**Task prompt**
Give the full listing below as a two-column CSV with the headers rank and taxon, one row for each line of the listing, with every value in its own quoted field and any line breaks turned into spaces. Leave the picture out.
··· Materials provided ···
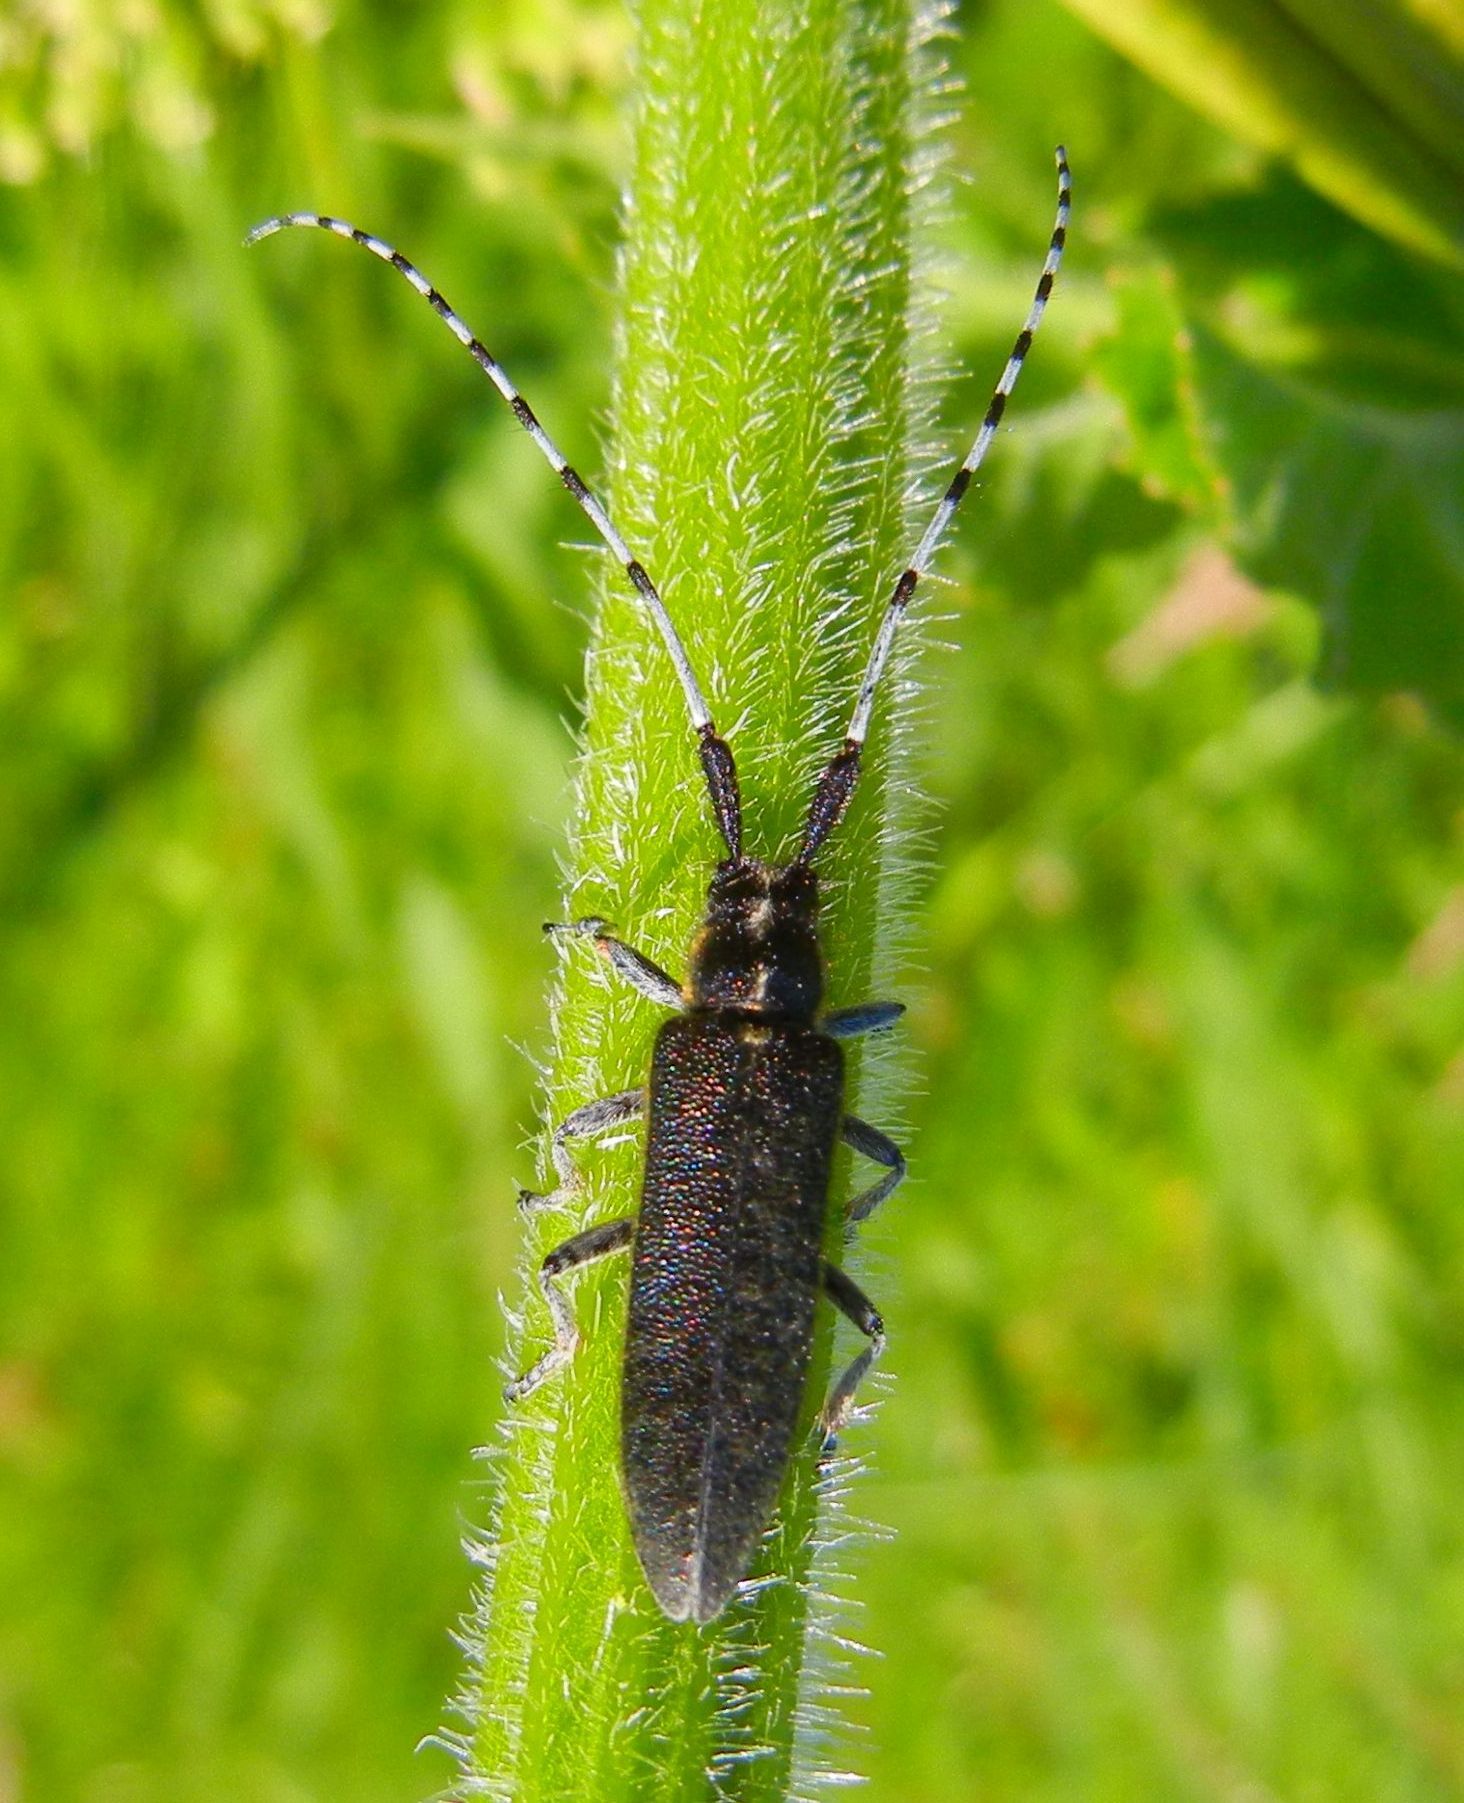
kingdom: Animalia
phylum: Arthropoda
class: Insecta
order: Coleoptera
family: Cerambycidae
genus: Agapanthia
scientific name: Agapanthia villosoviridescens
···
**Solution below**
rank,taxon
"kingdom:","Animalia"
"phylum:","Arthropoda"
"class:","Insecta"
"order:","Coleoptera"
"family:","Cerambycidae"
"genus:","Agapanthia"
"scientific name:","Agapanthia villosoviridescens"